After 300 Years, a Woman Writer (from Maine, 'Mon Dieu') Joins 'The Immortals' of France

To some in the august councils of the Académie Française the idea was unthinkable. “A woman simply has no place in the Academy,” sniffed 79-year-old classicist Jean Guitton. “The Academy has survived 300 years without women, and it can survive another 300 years without them.” Alas for Guitton and his fellow anachronisms, the venerable Academy came face to face with the 20th century this year. Marguerite Yourcenar, a French novelist—who, astonishingly, has lived in the U.S. for the past 30 years and has even become an American citizen—was elected its first woman member. The battle was fierce—she won with only one vote to spare. Ironically, the event does not strike Madame herself as earthshaking. “There are more important things,” she says quietly, pointing to the garden of her home on Mount Desert Island off the coast of Maine. “Look at my tulips—how beautifully they’re growing. I planted them myself.”

The Academy, a convocation of 40 aged intellectuals and artists whose reputation, like very old Bordeaux, tends to travel poorly, is charged with maintaining the purity of the French language. Through a periodical, Dictionnaire, and other exemplary publications, it attempts to purge such anglicisms as “le drugstore” from lalangue. Since its founding by Cardinal Richelieu in 1635 the Academy has boasted some illustrious members—Voltaire, Victor Hugo, Ionesco—and the French refer to the 40 as “the Immortals.” Yet none of the great women writers—George Sand, Colette, Simone de Beauvoir—was ever considered seriously for election. “Not admitting women is an old and bad habit,” says Yourcenar briskly. “I would not ennoble it by calling it a tradition.”

Breaking that habit has endowed Yourcenar, at 76, with some of the fame in her adopted country that she has enjoyed in France for years. There she is best known for her historical novels—only three of which (Hadrian’s Memoirs, Coup de Grace and The Abyss) are available in English—and for her translations of Henry James and Virginia Woolf. Fame, however, has never been her goal—as might be expected of an author writing in French on classical themes in a New England fishing village called Northeast Harbor. “Here in my tiny corner of Maine the people are as simple, unaffected and lovable as those of any small French village,” she says happily. “The women bake, and the men get together at a bar to tell fish stories.” She has no intention of spending more time in France on the Academy’s account—”If I happen to be there on a Thursday, I’ll attend the Academy’s weekly meeting, but that’s it.” Although her written French conforms to the Academy’s notion of purity, she dots her conversation with such Franglais as “part-time job.” “If there are better words in English than in French, why not?” Moreover, she says she will not wear the formal green uniform called I’habit vert that the Immortals fancy for welcoming new members and other special occasions.
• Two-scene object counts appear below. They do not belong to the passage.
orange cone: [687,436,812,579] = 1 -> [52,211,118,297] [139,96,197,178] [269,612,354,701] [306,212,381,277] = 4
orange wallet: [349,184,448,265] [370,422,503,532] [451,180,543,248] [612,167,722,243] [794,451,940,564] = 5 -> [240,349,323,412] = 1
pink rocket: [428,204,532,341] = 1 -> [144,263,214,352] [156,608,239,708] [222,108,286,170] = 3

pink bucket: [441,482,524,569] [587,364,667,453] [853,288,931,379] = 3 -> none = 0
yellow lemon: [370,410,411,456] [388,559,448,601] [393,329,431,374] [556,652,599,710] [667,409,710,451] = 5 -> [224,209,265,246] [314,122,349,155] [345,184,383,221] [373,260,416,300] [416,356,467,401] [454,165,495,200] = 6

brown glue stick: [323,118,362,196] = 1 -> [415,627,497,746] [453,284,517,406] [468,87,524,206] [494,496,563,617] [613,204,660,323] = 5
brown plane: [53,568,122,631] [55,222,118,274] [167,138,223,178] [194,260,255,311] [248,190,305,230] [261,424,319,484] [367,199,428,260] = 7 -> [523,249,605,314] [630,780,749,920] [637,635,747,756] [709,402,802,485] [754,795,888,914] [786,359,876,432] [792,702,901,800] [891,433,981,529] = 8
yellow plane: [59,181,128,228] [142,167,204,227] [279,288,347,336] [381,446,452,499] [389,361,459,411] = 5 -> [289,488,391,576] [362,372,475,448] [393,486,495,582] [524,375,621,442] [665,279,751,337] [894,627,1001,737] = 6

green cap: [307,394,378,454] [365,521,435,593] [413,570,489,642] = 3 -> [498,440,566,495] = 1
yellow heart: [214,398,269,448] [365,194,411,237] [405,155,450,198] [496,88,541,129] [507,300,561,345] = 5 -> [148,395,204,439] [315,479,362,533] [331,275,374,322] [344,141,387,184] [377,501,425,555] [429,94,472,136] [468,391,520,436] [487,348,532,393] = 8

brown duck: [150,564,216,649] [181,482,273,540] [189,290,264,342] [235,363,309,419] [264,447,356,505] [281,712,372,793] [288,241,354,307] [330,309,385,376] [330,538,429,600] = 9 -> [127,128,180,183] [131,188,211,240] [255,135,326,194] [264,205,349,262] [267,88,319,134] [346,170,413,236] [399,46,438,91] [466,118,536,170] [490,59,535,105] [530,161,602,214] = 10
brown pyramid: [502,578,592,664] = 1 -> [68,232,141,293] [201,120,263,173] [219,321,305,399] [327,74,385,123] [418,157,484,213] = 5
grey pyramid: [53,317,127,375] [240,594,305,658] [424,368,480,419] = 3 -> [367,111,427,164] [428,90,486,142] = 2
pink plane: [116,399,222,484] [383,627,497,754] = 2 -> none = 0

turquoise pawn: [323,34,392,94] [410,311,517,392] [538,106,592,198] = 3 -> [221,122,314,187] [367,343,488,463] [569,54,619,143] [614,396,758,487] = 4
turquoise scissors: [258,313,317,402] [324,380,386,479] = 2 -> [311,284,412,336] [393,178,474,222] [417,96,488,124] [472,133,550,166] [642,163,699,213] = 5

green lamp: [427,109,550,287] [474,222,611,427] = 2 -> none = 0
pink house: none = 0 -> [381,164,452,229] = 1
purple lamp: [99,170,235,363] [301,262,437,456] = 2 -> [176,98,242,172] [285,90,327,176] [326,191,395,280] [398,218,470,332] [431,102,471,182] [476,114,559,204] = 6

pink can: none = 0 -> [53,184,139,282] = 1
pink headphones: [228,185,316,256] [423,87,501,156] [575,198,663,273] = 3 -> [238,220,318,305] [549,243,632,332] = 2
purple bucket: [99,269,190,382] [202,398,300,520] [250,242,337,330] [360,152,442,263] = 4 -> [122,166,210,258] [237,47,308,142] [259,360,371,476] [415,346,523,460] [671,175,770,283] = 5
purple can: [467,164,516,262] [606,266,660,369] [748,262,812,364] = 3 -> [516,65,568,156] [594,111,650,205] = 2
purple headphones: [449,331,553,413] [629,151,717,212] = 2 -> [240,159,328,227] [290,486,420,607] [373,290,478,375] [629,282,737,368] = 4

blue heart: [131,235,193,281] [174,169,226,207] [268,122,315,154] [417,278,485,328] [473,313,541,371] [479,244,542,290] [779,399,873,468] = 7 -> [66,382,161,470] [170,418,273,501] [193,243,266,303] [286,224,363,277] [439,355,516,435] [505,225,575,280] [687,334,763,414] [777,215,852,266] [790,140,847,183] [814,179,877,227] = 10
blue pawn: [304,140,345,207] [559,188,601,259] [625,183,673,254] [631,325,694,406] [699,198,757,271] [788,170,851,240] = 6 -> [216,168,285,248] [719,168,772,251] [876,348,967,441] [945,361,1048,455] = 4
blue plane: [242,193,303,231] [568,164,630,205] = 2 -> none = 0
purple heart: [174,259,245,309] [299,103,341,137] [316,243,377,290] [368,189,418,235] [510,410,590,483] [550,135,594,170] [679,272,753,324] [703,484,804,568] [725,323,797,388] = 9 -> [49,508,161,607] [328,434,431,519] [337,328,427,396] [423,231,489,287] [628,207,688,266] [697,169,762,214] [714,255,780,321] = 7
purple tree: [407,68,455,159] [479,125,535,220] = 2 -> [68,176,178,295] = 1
Though a French designer has already suggested ways the uniform could be modified for her, she snorts, “Ridiculous. I’ll wear a long black skirt—and maybe a green blouse to go with it.”

Independence has been a hallmark of Yourcenar’s extraordinary life. The daughter of Michel de Crayencour, an aristocratic landowner, young Marguerite dropped the “de” and made an anagram of her family name to distance herself from its class implications. (She never knew her mother, who died just a few days after she was born.) Instead of being enrolled in school, she was given tutors in Greek, Latin and English. In her 20s she traveled and wrote prodigiously. Trapped in the U.S. by the Nazi occupation of France during World War II, she became a professor of writing at Sarah Lawrence, assumed American citizenship in 1947 and moved to Maine three years later. For 40 years she shared her life with Grace Frick, a Barnard College professor who acted as her translator and companion until her death from cancer last November. “She was sick for 10 years,” says the author, whose works remained largely untranslated as a result. “It would have been too cruel to take her work from her. Then she would have known that her disease was incurable.”

Though still deeply grieved by the death of Grace Frick, Yourcenar faces her own old age with a certain relish. A Roman Catholic by birth, she comforts herself neither with the certainty of an afterlife (God to her is “not a divine being but a sense of the Universe”) nor with prayer, though she meditates to “help find a kind of inner tranquillity.” By no means indifferent to the contemporary world, Yourcenar has long been an ardent environmentalist, is fiercely opposed to drafting women (“Having women in the Army would create more soldiers and therefore more catastrophes”) and is still pondering the ERA. “If it means equal pay for equal work, or free choice to have an abortion, I’m for it.” She is content to leave no heirs (“Leaving behind books is even more beautiful—there are far too many children”) and to have spent her life as she did—in rigorous service to her unique, very personal vision of humanity in history. “I have never clung blindly to some idea for fear of the perplexity into which I should fall if I let go,” as the alchemist hero of The Abyss puts it. “I have never seasoned a truth with the sauce of a lie in order to digest it more easily…I shall die a little less witless than I was born.”